Pourtant, dans ce marché sensible aux politiques de santé, le praticien déplore que la lutte contre le tabac ne semble plus être une priorité de l’État : « Ces politiques doivent être reboostées, on doit sentir une pression politique pour le sevrage tabagique. Dans un marché plombé entre autres par la chute du Champix, notre travail mené en partenariat avec les pharmaciens, les médecins, les sages-femmes, avec le soutien du réseau de médecins Tabac et Liberté et la création de sites Internet – nicopatch.com et nicopass.com - pour accompagner le fumeur en ligne, porte ses fruits », indique le Dr André.

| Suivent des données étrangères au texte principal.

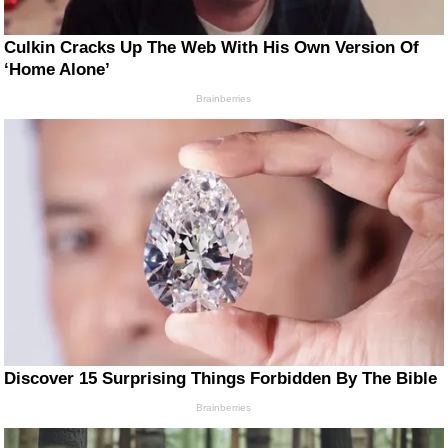
Culkin Cracks Up The Web With His Own Version Of
‘Home Alone’
Brainberries
Discover 15 Surprising Things Forbidden By The Bible
Brainberries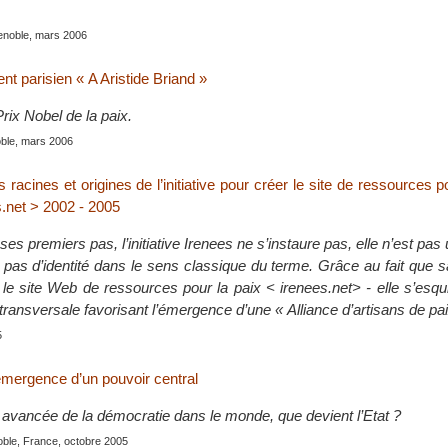
renoble, mars 2006
t parisien « A Aristide Briand »
Prix Nobel de la paix.
oble, mars 2006
 racines et origines de l’initiative pour créer le site de ressources p
s.net > 2002 - 2005
es premiers pas, l’initiative Irenees ne s’instaure pas, elle n’est pas 
 pas d’identité dans le sens classique du terme. Grâce au fait que 
} - le site Web de ressources pour la paix < irenees.net> - elle s’e
ansversale favorisant l’émergence d’une « Alliance d’artisans de pai
5
’émergence d’un pouvoir central
e avancée de la démocratie dans le monde, que devient l’Etat ?
oble, France, octobre 2005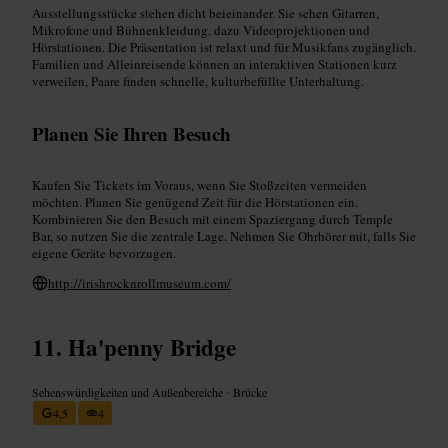
Ausstellungsstücke stehen dicht beieinander. Sie sehen Gitarren,
Mikrofone und Bühnenkleidung, dazu Videoprojektionen und
Hörstationen. Die Präsentation ist relaxt und für Musikfans zugänglich.
Familien und Alleinreisende können an interaktiven Stationen kurz
verweilen, Paare finden schnelle, kulturbefüllte Unterhaltung.
Planen Sie Ihren Besuch
Kaufen Sie Tickets im Voraus, wenn Sie Stoßzeiten vermeiden
möchten. Planen Sie genügend Zeit für die Hörstationen ein.
Kombinieren Sie den Besuch mit einem Spaziergang durch Temple
Bar, so nutzen Sie die zentrale Lage. Nehmen Sie Ohrhörer mit, falls Sie
eigene Geräte bevorzugen.
http://irishrocknrollmuseum.com/
Ha'penny Bridge
Sehenswürdigkeiten und Außenbereiche
•
Brücke
4,5
4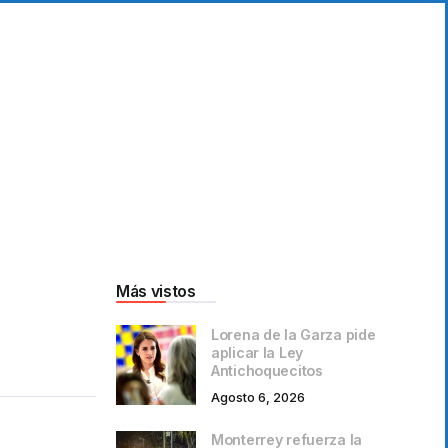
Más vistos
Lorena de la Garza pide
aplicar la Ley
Antichoquecitos
Agosto 6, 2026
Monterrey refuerza la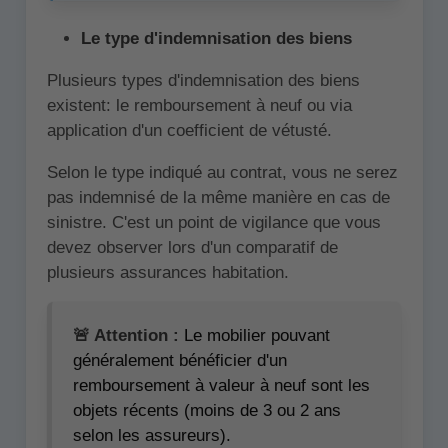
Le type d'indemnisation des biens
Plusieurs types d'indemnisation des biens
existent: le remboursement à neuf ou via
application d'un coefficient de vétusté.
Selon le type indiqué au contrat, vous ne serez
pas indemnisé de la même manière en cas de
sinistre. C'est un point de vigilance que vous
devez observer lors d'un comparatif de
plusieurs assurances habitation.
🚨 Attention :
Le mobilier pouvant
généralement bénéficier d'un
remboursement à valeur à neuf sont les
objets récents (moins de 3 ou 2 ans
selon les assureurs).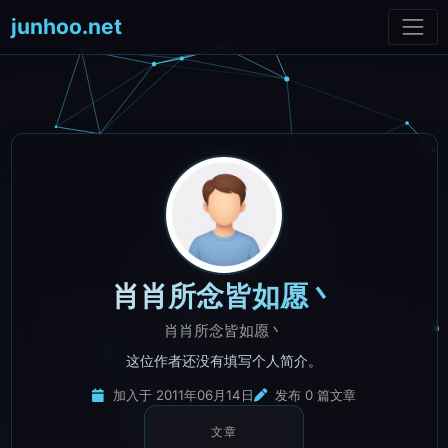
junhoo.net
肖肖所念皆如愿丶
肖肖所念皆如愿丶
这位作者还没有填写个人简介。
加入于 2011年06月14日
发布 0 篇文章
文章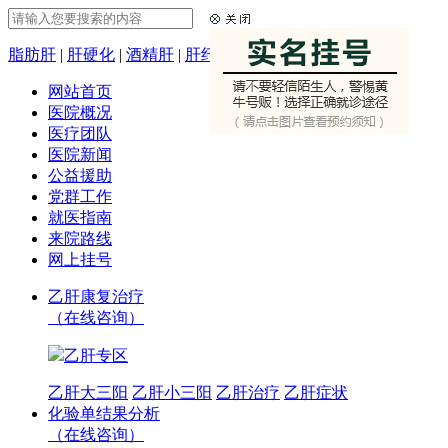
脂肪肝
|
肝硬化
|
酒精肝
|
肝纤维化
网站首页
医院概况
医疗团队
医院新闻
公益援助
党群工作
就医指南
来院路线
网上挂号
乙肝康复治疗
（在线咨询）
乙肝专区
乙肝大三阳
乙肝小三阳
乙肝治疗
乙肝症状
化验单结果分析
（在线咨询）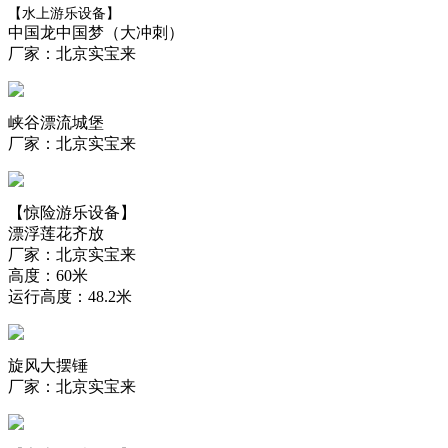
【水上游乐设备】
中国龙中国梦（大冲刺）
厂家：北京实宝来
峡谷漂流城堡
厂家：北京实宝来
【惊险游乐设备】
漂浮莲花齐放
厂家：北京实宝来
高度：60米
运行高度：48.2米
旋风大摆锤
厂家：北京实宝来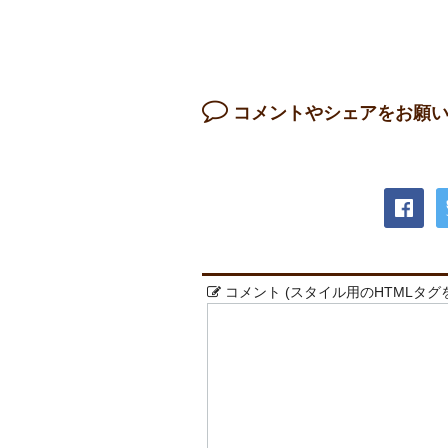
コメントやシェアをお願い
コメント (スタイル用のHTMLタグ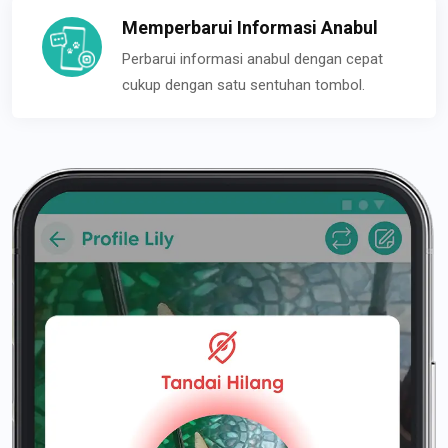
Memperbarui Informasi Anabul
Perbarui informasi anabul dengan cepat
cukup dengan satu sentuhan tombol.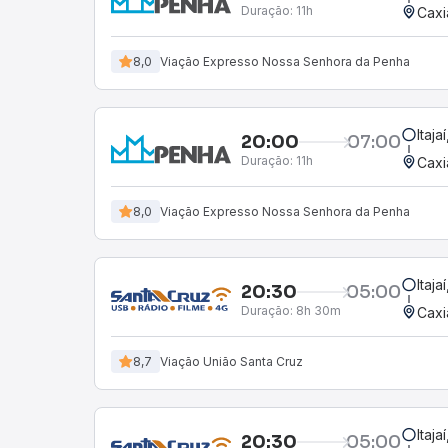
Duração:
11h
Caxi
8,0
Viação Expresso Nossa Senhora da Penha
Itaja
20:00
07:00
Duração:
11h
Caxi
8,0
Viação Expresso Nossa Senhora da Penha
Itaja
20:30
05:00
Duração:
8h 30m
Caxi
8,7
Viação União Santa Cruz
Itaja
20:30
05:00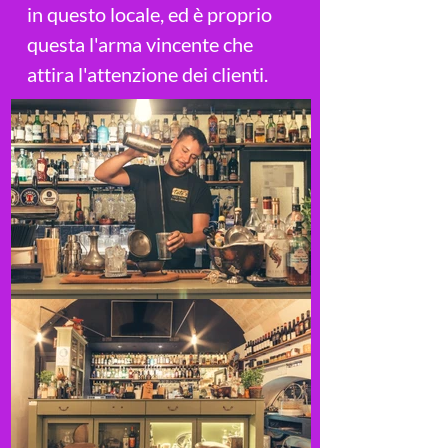
in questo locale, ed è proprio
questa l'arma vincente che
attira l'attenzione dei clienti.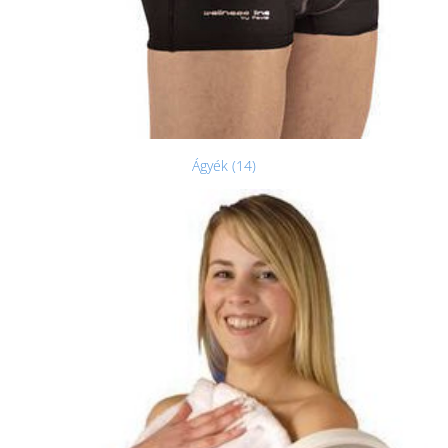
Ágyék (14)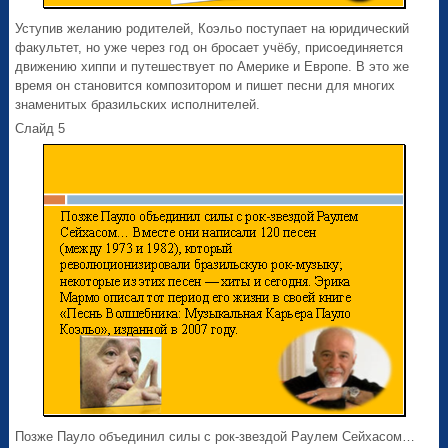
Уступив желанию родителей, Коэльо поступает на юридический
факультет, но уже через год он бросает учёбу, присоединяется
движению хиппи и путешествует по Америке и Европе. В это же
время он становится композитором и пишет песни для многих
знаменитых бразильских исполнителей.
Слайд 5
Позже Пауло объединил силы с рок-звездой Раулем Сейхасом…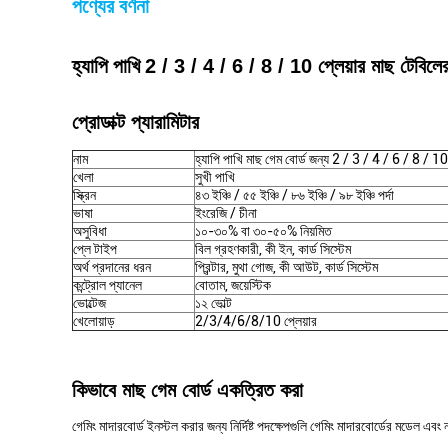
পণ্যের বর্ণনা
হ্যাপি পাখি
2 / 3 / 4 / 6 / 8 / 10 প্লেয়ার মাছ টেবিলের
প্রোডাক্ট প্যারামিটার
নাম
হ্যাপি পাখি মাছ গেম বোর্ড জন্য 2 / 3 / 4 / 6 / 8 / 10 
খেলা
সুখী পাখি
স্ক্রিন
৪৩ ইঞ্চি / ৫৫ ইঞ্চি / ৮৬ ইঞ্চি / ৯৮ ইঞ্চি পর্দা
ভাষা
ইংরেজি / চীনা
অসুবিধা
১০-৩০% বা ৩০-৫০% নিয়মিত
প্লে টাইপ
বিল গ্রহণকারী, কী ইন, কার্ড সিস্টেম
অর্থ প্রদানের ধরন
প্রিন্টার, মুথা গোজ, কী আউট, কার্ড সিস্টেম
কন্ট্রোল প্যানেল
বোতাম, জয়েস্টিক
ভোল্টেজ
১২ ভোল্ট
খেলোয়াড়
2/3/4/6/8/10 প্লেয়ার
কিভাবে মাছ গেম বোর্ড একত্রিত করা
গেমিং মাদারবোর্ড ইনস্টল করার জন্য নির্দিষ্ট পদক্ষেপগুলি গেমিং মাদারবোর্ডের মডেল এ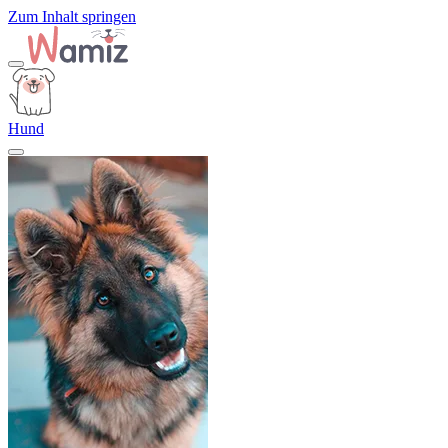
Zum Inhalt springen
Hund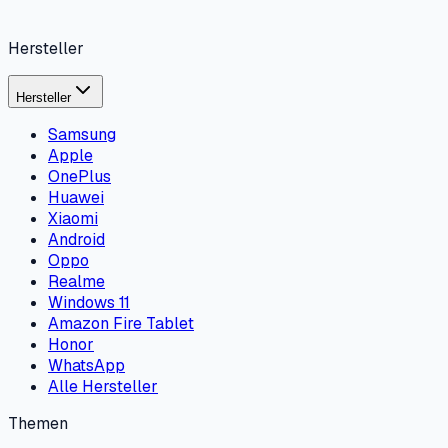
Hersteller
Hersteller
Samsung
Apple
OnePlus
Huawei
Xiaomi
Android
Oppo
Realme
Windows 11
Amazon Fire Tablet
Honor
WhatsApp
Alle Hersteller
Themen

Pour convaincre le dernier noyau des accros à la pause cigarette, reste les nouveaux segments explorés par les laboratoires : antidépresseurs de type IMAO (inhibiteurs de la monoamine-oxydase), vaccins anti nicotine, médicaments anti manque. Ou encore des médecines dites douces. « L’homéopathie et l’acupuncture peuvent peut-être aider certains fumeurs qui tentent de renoncer au tabac, mais je rappelle que ces traitements ne sont pas validés par les autorités de santé », conclut le Dr Peiffer.